#### [RECORDS PROVIDED]

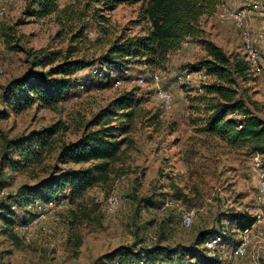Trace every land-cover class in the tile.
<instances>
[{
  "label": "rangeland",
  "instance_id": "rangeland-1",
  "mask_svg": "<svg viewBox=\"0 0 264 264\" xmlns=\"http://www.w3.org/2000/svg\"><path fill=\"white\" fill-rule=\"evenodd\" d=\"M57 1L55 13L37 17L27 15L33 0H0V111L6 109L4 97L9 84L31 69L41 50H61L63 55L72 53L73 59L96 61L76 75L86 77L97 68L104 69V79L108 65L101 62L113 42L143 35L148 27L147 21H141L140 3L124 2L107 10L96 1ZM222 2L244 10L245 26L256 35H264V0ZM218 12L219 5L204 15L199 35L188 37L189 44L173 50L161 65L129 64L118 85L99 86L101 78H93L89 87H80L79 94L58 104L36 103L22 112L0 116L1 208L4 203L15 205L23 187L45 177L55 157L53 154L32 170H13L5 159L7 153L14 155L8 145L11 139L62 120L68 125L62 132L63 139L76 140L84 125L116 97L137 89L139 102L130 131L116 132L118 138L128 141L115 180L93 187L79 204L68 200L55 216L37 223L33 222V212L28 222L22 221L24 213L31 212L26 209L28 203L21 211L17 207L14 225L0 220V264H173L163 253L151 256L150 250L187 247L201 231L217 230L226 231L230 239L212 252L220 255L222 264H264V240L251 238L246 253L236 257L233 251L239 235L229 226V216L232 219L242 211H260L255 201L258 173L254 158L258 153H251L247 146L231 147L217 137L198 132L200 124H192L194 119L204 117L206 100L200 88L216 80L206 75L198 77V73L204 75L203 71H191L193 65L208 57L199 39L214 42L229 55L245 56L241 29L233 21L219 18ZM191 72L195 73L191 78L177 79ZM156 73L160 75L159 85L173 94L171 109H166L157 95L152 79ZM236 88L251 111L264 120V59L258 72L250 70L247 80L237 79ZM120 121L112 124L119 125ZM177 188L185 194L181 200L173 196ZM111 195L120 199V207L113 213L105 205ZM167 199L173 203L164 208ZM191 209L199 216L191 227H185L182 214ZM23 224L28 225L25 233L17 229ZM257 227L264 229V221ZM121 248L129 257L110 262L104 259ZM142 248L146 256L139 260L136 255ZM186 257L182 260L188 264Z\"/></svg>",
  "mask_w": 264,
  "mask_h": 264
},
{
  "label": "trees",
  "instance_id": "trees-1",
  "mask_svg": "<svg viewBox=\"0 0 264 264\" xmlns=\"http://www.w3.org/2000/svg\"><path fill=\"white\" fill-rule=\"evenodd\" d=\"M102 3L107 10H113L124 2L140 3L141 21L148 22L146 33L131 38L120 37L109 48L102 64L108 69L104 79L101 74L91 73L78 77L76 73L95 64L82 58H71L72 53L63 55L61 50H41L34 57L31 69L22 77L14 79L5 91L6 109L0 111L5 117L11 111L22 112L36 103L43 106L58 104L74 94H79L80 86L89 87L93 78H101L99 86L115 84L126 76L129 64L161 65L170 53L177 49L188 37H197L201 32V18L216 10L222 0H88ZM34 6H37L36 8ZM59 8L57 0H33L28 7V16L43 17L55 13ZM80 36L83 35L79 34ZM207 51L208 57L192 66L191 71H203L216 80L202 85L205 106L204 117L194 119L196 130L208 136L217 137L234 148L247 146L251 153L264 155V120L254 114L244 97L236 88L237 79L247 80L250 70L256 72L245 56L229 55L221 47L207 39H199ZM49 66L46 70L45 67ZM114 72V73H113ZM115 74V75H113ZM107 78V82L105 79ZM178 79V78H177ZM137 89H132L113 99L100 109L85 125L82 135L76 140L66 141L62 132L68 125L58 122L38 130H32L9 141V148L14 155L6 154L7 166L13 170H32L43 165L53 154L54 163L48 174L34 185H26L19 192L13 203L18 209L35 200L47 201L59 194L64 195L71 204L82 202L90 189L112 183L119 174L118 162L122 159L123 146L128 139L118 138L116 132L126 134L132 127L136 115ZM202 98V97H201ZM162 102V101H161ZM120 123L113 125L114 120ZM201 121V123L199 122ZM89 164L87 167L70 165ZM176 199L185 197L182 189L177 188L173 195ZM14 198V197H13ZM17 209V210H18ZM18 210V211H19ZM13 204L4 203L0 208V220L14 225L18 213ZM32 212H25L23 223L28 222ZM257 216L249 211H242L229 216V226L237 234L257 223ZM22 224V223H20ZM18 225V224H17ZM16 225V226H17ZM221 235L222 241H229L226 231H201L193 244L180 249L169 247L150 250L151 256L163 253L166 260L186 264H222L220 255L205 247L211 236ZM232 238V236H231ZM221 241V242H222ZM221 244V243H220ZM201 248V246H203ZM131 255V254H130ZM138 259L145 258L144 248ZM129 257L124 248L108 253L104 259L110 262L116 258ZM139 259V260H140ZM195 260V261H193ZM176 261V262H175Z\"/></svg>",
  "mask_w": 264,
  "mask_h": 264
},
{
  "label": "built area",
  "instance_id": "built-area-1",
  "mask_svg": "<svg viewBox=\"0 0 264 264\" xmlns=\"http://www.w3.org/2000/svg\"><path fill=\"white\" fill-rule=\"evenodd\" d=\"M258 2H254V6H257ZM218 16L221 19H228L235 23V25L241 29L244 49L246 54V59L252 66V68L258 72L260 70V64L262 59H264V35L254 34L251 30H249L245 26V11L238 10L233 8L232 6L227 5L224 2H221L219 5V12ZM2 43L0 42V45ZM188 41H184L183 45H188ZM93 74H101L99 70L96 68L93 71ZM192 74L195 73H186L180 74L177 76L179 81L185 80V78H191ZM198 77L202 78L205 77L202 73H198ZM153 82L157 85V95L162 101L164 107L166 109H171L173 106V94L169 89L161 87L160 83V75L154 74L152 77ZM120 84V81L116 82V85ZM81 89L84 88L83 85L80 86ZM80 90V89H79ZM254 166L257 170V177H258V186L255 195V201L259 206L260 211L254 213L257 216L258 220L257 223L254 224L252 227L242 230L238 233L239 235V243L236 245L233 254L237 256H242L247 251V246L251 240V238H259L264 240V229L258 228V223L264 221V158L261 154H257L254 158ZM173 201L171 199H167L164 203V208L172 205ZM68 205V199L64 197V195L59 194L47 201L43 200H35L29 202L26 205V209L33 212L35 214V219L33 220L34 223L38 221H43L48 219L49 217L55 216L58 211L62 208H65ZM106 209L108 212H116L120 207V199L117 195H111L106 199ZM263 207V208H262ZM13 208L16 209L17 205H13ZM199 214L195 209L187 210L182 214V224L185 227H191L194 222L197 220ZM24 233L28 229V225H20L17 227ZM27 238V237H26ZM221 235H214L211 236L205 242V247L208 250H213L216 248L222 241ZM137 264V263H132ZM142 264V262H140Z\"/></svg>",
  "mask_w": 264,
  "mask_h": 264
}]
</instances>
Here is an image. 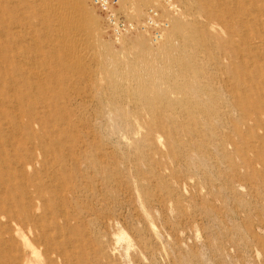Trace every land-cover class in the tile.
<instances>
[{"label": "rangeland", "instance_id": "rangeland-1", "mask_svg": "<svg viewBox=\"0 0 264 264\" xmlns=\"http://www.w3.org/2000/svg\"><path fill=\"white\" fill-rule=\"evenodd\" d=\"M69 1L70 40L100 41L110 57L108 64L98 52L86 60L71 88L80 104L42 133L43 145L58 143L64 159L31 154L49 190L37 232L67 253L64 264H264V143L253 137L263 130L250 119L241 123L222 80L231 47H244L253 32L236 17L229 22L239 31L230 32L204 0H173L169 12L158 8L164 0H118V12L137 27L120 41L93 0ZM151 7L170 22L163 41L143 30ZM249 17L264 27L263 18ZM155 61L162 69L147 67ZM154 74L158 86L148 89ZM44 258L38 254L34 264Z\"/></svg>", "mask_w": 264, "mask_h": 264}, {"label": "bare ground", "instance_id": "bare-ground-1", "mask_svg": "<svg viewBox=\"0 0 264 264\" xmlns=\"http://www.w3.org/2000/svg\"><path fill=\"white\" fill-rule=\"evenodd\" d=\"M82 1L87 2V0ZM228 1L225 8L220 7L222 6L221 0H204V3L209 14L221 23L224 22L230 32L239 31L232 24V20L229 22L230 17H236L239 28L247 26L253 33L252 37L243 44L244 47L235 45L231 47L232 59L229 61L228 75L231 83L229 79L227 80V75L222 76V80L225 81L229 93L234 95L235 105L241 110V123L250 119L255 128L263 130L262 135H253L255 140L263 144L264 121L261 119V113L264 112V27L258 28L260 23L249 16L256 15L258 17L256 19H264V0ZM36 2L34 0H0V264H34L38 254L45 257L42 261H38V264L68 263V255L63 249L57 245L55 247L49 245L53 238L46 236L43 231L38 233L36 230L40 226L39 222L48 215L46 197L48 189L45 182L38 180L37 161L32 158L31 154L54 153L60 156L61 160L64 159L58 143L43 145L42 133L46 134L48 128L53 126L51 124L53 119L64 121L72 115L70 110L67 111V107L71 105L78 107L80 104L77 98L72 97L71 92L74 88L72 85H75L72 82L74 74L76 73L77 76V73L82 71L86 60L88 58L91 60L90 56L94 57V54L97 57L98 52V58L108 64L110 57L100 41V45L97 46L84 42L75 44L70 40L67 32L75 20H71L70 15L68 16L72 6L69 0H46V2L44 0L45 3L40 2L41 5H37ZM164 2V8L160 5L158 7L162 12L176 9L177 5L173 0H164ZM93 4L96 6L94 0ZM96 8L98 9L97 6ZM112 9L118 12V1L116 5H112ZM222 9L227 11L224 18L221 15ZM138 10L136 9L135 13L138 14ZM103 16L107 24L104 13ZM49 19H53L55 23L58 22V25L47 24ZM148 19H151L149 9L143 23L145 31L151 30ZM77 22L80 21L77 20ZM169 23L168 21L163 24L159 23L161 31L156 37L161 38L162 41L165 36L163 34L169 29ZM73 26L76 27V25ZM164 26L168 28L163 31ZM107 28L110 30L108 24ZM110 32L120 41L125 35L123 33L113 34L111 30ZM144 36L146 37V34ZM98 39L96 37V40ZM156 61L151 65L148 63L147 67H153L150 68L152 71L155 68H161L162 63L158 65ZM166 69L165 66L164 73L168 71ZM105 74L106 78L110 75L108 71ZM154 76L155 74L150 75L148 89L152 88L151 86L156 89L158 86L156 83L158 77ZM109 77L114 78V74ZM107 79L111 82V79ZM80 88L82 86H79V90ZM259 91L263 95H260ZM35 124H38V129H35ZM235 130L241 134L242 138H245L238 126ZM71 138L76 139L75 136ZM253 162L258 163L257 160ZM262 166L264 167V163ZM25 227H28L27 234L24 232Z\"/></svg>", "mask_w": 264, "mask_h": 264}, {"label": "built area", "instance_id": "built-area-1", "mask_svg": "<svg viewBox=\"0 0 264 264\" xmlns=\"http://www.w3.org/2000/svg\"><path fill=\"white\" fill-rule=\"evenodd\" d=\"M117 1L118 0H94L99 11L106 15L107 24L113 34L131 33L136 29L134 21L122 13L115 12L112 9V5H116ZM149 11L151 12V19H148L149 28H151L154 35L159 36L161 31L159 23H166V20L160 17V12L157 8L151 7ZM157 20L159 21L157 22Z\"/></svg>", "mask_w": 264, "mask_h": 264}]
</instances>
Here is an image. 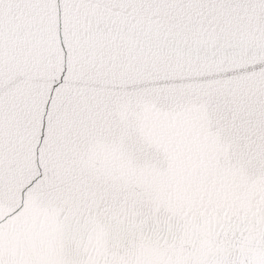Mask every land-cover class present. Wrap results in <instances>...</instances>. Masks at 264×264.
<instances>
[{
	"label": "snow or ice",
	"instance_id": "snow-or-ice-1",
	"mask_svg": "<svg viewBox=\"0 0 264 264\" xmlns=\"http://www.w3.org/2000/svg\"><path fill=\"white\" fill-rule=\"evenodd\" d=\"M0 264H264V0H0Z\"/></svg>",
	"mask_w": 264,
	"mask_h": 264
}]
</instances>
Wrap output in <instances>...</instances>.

#### [EXERCISE]
Filter the data above, keeping every line that contains the string "snow" and copying each one unchanged. The match is case-sensitive.

#### [COMPLETE RESPONSE]
	"label": "snow or ice",
	"instance_id": "snow-or-ice-1",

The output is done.